Source data:
------------------------------------------------------------

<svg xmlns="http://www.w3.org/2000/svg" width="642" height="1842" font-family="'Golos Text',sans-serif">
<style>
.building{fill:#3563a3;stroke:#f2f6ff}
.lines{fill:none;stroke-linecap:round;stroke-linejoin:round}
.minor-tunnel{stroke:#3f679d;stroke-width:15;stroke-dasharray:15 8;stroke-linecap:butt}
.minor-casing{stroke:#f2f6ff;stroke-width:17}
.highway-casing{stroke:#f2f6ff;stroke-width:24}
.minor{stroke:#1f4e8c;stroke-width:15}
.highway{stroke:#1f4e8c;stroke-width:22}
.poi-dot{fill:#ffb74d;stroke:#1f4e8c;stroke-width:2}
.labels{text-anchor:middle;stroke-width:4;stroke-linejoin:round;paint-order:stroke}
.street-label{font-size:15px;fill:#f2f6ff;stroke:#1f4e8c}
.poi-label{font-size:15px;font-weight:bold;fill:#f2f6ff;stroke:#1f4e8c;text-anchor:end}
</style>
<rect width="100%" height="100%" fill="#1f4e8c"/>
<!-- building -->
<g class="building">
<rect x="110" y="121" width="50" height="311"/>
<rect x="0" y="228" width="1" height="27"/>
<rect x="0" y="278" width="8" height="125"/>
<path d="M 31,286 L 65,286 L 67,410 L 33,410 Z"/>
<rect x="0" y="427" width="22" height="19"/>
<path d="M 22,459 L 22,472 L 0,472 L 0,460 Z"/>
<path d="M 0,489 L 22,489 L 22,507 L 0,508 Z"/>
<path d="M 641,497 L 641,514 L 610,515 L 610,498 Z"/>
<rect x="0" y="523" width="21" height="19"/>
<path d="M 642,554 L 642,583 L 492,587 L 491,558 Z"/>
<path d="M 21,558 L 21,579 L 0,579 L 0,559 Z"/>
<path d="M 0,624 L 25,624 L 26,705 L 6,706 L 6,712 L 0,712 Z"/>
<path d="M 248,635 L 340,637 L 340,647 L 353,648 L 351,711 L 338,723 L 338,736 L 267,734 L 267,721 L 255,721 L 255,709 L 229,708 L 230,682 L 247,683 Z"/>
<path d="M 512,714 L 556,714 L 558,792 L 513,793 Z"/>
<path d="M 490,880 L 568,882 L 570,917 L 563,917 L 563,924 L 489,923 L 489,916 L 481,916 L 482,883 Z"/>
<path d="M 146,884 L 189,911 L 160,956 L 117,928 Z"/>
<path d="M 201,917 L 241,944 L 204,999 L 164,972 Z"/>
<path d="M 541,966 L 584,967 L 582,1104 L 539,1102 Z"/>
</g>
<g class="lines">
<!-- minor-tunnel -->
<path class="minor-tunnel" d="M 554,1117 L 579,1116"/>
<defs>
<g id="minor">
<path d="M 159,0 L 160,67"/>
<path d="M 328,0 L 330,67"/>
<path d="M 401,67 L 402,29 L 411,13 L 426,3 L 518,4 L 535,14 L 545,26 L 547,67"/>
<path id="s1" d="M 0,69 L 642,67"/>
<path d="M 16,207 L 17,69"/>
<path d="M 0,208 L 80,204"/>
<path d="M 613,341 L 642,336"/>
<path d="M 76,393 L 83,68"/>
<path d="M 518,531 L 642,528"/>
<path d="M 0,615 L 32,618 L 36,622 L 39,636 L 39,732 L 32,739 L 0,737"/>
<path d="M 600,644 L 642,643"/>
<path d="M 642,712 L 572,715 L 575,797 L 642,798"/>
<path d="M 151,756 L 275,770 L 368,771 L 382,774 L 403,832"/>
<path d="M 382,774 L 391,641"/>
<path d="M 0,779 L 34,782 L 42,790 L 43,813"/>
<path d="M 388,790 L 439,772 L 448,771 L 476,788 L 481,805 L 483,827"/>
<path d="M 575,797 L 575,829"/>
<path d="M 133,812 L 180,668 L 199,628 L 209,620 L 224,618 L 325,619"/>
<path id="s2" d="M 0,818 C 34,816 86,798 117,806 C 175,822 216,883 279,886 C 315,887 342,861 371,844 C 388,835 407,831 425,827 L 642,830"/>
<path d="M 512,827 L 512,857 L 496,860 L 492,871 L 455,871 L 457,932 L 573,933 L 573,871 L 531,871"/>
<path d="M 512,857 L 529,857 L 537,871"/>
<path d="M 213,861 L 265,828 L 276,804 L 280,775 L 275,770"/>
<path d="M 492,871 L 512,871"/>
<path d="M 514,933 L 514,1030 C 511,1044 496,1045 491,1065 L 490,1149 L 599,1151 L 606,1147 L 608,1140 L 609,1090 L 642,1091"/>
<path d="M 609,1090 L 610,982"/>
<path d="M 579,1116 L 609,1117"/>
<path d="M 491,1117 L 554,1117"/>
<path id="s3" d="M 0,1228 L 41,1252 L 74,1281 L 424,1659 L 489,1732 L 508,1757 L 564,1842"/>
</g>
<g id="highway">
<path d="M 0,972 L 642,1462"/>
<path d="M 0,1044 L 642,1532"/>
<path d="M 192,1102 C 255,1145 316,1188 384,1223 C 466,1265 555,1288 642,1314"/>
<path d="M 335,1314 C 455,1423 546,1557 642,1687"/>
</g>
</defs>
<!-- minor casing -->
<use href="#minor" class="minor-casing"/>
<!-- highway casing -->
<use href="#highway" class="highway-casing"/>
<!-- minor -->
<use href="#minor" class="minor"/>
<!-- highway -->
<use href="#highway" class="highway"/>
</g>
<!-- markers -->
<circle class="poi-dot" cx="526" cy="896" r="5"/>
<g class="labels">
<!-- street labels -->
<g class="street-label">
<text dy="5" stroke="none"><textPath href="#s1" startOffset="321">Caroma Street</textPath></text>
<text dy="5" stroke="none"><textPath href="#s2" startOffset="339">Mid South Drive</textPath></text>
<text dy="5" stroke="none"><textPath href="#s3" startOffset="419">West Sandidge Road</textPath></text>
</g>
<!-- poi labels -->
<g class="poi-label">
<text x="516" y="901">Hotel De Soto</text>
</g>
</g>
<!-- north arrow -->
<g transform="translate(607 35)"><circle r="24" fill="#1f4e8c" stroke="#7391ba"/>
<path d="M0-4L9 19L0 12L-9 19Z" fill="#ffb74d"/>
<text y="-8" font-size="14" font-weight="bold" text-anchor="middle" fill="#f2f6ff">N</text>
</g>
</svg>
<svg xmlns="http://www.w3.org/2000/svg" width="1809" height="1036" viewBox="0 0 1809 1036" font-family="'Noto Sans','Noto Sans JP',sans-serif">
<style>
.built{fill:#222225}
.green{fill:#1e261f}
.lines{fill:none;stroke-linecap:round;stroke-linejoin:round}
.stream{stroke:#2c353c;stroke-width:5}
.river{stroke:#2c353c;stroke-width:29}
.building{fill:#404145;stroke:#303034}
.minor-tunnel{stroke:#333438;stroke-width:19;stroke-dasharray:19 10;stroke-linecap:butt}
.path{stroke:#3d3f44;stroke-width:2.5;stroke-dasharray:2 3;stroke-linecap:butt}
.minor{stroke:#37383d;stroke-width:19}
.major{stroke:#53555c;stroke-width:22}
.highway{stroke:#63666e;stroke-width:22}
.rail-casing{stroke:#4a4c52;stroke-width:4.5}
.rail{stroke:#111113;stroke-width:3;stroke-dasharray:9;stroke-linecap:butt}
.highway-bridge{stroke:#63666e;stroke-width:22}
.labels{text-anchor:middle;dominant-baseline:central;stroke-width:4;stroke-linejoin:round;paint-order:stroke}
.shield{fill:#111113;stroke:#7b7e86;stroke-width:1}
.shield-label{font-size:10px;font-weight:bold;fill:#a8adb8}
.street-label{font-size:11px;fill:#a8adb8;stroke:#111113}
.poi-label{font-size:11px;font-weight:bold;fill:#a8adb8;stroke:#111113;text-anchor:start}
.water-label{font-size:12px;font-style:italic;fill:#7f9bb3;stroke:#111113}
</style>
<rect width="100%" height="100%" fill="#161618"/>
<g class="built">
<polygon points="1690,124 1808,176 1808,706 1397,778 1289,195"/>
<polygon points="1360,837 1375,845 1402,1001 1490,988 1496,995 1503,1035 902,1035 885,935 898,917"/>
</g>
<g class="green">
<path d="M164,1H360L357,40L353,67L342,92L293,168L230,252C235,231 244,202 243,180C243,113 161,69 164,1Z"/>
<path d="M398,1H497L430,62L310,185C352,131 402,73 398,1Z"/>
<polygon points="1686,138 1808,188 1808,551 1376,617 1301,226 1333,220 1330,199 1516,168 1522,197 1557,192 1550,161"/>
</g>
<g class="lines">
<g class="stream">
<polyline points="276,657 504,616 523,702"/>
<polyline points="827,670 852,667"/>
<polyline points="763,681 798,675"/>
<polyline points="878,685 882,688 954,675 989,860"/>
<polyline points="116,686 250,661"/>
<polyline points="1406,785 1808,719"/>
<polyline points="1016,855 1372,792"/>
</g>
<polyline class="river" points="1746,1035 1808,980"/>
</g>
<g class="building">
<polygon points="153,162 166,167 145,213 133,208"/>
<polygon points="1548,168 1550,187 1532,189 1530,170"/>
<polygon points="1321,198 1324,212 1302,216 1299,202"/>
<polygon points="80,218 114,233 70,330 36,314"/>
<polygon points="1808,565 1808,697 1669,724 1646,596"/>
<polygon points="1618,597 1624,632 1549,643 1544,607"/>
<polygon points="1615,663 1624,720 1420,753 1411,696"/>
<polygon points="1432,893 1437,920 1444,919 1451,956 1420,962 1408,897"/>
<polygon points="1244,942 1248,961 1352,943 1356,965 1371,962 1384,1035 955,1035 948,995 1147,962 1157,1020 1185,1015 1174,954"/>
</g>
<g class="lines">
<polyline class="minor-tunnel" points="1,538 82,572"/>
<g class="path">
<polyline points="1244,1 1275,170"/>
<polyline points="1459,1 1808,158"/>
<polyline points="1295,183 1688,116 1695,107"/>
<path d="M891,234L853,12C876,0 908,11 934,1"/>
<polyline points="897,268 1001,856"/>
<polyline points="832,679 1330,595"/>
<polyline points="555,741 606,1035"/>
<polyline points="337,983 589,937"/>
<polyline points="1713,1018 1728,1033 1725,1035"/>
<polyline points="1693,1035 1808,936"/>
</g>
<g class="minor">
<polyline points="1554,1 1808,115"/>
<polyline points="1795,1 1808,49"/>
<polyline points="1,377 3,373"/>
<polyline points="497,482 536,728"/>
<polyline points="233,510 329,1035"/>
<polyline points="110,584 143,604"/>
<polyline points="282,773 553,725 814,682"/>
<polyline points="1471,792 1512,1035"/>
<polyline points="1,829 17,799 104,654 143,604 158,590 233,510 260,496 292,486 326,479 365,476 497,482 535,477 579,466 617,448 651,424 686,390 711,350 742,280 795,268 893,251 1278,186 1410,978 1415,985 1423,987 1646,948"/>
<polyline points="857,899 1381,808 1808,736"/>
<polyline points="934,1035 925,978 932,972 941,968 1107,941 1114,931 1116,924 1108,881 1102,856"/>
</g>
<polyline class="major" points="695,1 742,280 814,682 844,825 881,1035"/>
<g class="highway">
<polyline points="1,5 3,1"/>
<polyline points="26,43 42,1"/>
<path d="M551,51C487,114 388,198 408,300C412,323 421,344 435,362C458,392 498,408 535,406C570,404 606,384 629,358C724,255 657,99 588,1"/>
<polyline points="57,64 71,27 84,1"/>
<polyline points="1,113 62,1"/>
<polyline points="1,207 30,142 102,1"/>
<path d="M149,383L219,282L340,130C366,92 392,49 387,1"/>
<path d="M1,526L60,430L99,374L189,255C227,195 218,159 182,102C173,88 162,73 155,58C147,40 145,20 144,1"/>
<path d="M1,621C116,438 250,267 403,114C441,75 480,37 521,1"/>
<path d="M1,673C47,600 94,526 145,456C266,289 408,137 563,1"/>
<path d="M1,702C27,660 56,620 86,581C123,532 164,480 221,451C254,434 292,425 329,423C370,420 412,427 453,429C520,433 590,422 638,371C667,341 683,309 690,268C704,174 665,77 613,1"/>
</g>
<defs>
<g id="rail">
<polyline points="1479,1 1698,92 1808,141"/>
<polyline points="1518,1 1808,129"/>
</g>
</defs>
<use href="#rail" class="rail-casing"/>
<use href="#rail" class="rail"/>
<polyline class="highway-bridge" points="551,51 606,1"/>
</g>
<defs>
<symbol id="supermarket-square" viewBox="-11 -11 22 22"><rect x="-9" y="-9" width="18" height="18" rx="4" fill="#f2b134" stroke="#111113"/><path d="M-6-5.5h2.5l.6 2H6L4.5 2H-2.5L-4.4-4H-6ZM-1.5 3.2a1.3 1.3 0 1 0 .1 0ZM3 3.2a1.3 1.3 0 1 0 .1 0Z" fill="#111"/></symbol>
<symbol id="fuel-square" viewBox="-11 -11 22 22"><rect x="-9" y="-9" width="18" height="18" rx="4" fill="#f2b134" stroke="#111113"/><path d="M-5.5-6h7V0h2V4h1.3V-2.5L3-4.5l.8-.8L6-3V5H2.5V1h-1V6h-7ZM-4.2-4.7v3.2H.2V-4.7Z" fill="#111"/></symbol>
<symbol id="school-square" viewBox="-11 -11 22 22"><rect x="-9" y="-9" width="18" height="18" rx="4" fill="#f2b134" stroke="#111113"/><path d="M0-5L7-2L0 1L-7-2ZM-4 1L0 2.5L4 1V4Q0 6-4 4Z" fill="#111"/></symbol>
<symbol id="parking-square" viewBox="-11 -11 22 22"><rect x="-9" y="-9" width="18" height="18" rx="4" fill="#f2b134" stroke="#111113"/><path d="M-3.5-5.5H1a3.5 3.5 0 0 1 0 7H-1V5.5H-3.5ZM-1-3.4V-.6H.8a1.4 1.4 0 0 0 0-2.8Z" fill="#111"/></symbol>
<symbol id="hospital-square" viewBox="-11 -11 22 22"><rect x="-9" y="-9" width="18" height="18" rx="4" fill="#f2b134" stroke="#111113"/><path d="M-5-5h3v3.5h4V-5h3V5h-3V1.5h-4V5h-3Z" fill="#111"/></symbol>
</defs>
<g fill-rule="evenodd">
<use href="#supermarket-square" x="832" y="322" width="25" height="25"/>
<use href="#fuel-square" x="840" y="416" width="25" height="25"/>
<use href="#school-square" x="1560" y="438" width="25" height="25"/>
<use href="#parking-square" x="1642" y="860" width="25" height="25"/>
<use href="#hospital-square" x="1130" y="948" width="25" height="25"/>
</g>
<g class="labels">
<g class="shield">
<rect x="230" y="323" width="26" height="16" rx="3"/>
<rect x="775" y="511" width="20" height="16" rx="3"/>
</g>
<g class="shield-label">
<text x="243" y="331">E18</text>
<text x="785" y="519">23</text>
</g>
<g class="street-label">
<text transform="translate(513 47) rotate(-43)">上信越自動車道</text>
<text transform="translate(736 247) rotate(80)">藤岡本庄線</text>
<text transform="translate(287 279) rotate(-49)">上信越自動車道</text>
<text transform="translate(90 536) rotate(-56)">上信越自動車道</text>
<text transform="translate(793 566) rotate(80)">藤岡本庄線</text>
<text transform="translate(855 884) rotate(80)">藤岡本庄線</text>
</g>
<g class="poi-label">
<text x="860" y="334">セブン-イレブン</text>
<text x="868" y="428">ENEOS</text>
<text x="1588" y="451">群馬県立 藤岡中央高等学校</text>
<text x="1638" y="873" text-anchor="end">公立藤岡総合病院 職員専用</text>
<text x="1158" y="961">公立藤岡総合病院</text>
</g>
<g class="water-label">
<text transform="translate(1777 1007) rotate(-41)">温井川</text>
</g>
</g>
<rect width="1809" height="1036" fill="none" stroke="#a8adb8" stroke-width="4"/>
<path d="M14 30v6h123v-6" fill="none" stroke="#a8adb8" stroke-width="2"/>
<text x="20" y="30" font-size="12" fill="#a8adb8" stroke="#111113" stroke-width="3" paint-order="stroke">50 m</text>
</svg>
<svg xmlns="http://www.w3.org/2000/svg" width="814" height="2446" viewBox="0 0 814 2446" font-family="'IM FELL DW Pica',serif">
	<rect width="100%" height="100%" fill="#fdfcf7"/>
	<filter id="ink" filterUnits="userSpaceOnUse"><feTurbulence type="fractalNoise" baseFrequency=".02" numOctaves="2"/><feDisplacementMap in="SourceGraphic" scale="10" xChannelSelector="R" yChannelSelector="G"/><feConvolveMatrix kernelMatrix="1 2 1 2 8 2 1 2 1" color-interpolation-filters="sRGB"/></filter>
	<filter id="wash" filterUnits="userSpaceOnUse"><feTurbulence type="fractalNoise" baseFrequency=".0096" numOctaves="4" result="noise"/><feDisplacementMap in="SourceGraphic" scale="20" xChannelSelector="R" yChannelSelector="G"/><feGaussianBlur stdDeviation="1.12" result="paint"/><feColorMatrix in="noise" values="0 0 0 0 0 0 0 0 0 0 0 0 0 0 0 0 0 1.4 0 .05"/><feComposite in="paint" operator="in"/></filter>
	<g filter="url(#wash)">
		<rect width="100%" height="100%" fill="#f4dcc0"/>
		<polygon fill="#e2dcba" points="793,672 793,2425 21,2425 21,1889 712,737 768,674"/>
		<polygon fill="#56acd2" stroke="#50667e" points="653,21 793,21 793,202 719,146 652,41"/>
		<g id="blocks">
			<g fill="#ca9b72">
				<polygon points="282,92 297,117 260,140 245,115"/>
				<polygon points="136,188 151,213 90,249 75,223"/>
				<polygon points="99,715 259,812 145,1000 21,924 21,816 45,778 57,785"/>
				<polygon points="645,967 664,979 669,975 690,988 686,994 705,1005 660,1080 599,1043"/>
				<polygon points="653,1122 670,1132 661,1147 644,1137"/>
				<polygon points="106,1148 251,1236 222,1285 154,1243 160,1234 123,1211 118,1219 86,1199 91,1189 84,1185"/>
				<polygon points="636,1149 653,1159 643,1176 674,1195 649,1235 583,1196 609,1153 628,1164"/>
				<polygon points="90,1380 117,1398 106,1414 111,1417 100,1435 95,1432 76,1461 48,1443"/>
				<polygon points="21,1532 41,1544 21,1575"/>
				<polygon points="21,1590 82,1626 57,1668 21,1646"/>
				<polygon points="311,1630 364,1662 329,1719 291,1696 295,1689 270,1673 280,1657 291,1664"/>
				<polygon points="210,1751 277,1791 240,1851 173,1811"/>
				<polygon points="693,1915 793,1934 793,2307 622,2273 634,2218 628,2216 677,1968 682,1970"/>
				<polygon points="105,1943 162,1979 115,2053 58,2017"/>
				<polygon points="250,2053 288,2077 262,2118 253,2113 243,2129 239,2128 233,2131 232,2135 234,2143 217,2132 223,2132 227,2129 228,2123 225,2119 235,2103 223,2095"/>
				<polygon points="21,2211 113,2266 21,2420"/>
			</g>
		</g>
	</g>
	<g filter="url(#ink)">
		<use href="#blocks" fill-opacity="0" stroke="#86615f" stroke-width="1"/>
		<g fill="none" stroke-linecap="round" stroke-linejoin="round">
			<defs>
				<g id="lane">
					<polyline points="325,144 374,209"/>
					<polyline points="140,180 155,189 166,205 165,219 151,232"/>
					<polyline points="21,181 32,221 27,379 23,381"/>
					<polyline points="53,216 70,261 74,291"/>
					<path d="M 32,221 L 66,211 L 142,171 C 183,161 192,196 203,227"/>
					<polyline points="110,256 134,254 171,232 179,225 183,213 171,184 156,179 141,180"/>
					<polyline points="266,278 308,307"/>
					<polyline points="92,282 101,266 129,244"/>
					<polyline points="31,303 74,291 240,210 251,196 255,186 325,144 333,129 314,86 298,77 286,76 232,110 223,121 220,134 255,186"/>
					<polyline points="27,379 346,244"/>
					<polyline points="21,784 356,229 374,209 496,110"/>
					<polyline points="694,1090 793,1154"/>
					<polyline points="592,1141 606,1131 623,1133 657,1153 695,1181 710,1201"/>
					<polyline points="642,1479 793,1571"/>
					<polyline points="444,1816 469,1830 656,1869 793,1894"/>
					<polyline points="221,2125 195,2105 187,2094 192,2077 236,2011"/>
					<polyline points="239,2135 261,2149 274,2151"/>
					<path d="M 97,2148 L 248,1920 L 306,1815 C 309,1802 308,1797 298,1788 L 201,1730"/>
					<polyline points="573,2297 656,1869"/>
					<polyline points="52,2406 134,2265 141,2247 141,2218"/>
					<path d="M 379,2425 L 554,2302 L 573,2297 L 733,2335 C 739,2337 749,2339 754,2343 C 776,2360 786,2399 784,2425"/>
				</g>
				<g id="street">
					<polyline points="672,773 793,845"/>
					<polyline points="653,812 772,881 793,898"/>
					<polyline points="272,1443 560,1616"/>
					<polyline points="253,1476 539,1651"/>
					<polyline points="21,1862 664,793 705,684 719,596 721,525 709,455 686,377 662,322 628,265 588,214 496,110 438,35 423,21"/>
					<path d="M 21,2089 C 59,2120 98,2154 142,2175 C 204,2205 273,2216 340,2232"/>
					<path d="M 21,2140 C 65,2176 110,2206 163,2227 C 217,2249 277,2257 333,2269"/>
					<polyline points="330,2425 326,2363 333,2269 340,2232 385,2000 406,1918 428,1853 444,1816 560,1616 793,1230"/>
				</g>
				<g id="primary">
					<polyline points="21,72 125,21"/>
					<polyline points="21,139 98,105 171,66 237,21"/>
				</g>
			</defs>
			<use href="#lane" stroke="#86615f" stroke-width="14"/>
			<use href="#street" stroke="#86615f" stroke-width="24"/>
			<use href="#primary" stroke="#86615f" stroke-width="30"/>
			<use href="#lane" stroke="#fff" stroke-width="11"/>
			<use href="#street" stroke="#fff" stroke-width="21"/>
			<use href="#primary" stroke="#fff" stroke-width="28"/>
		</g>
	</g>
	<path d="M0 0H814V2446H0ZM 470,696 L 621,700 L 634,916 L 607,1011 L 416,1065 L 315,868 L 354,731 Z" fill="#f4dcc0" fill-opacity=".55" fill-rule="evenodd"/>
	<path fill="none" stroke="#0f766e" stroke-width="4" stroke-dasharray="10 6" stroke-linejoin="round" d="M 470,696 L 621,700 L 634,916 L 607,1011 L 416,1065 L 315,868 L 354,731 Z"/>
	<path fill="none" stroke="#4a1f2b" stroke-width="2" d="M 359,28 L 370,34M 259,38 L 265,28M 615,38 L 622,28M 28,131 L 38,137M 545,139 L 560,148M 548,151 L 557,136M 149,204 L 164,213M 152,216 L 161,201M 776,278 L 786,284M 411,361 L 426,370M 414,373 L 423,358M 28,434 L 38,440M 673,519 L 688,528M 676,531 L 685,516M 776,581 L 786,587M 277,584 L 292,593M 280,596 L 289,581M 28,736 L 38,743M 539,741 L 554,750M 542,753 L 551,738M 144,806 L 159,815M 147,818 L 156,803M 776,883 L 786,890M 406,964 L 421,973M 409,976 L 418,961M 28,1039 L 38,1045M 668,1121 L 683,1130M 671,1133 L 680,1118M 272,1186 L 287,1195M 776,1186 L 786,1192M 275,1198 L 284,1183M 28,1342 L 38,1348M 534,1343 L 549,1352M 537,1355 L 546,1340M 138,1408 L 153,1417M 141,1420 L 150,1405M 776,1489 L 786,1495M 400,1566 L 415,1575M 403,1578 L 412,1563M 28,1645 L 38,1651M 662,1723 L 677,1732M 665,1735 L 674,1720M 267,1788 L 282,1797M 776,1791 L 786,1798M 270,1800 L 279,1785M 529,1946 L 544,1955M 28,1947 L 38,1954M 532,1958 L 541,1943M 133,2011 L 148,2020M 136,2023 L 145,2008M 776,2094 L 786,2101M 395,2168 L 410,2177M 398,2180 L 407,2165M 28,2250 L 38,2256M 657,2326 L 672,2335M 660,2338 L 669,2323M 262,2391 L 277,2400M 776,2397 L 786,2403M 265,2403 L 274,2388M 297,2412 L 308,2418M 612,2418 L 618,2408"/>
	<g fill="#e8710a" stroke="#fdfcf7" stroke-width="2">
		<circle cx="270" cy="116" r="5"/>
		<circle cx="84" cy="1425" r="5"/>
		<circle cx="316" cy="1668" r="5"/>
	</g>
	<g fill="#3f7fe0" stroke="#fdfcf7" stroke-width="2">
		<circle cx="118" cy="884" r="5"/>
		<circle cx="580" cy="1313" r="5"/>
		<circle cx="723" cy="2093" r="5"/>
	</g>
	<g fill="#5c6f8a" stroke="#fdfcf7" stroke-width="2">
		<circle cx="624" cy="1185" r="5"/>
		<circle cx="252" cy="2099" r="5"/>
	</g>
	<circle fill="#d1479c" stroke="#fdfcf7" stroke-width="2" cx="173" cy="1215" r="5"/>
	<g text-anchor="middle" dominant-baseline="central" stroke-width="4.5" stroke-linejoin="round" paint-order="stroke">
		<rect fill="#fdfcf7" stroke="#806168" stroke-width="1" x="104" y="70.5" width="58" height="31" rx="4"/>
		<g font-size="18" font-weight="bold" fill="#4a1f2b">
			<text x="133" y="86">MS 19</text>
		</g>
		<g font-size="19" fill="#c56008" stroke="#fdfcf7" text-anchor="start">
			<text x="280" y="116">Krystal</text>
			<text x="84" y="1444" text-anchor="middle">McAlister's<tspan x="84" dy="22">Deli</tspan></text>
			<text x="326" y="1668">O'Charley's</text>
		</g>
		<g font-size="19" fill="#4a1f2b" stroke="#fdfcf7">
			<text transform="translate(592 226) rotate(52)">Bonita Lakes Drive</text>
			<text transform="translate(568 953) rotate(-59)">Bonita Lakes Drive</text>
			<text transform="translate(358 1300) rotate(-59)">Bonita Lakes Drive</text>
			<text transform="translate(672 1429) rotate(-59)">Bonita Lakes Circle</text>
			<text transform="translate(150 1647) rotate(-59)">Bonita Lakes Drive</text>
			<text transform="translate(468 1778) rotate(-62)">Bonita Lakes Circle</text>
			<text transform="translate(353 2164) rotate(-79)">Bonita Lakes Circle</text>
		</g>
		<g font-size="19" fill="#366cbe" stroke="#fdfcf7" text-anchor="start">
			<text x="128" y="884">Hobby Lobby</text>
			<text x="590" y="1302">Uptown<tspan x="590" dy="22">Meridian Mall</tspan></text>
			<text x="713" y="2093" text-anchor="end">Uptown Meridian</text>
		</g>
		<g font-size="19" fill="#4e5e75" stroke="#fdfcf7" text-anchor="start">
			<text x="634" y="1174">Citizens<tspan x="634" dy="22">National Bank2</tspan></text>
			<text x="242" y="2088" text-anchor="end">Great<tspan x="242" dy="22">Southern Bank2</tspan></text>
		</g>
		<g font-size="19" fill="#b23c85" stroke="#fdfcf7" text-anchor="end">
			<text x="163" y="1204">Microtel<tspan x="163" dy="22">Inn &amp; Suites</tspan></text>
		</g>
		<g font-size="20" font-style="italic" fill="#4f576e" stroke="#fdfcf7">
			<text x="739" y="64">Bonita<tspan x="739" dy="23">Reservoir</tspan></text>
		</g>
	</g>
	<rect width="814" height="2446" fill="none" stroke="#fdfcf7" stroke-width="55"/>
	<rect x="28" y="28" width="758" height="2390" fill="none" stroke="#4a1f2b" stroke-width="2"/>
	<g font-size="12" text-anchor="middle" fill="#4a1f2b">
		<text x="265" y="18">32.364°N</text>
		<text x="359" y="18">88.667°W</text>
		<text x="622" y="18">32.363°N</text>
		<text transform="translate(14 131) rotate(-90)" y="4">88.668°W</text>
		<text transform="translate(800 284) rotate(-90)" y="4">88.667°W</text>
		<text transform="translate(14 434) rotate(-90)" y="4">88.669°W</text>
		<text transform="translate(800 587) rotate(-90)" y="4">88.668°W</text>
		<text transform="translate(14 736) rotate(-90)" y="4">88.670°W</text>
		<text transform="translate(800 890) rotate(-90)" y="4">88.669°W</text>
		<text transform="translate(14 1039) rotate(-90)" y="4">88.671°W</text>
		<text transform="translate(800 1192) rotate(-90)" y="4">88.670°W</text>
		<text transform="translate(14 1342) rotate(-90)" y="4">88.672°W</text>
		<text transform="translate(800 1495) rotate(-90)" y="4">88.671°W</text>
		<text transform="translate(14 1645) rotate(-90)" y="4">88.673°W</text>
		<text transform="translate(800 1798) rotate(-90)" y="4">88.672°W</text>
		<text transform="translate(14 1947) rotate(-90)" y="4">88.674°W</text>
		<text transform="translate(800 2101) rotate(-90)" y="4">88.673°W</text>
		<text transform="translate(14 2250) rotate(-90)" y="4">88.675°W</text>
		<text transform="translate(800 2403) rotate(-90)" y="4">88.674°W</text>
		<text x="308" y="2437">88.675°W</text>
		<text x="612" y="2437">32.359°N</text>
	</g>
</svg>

------------------------------------------------------------

→ WHAT NEEDS TO BE DONE: Return the lines of the records that include the string "supermarket".

→ ANSWER SECTION:
<symbol id="supermarket-square" viewBox="-11 -11 22 22"><rect x="-9" y="-9" width="18" height="18" rx="4" fill="#f2b134" stroke="#111113"/><path d="M-6-5.5h2.5l.6 2H6L4.5 2H-2.5L-4.4-4H-6ZM-1.5 3.2a1.3 1.3 0 1 0 .1 0ZM3 3.2a1.3 1.3 0 1 0 .1 0Z" fill="#111"/></symbol>
<use href="#supermarket-square" x="832" y="322" width="25" height="25"/>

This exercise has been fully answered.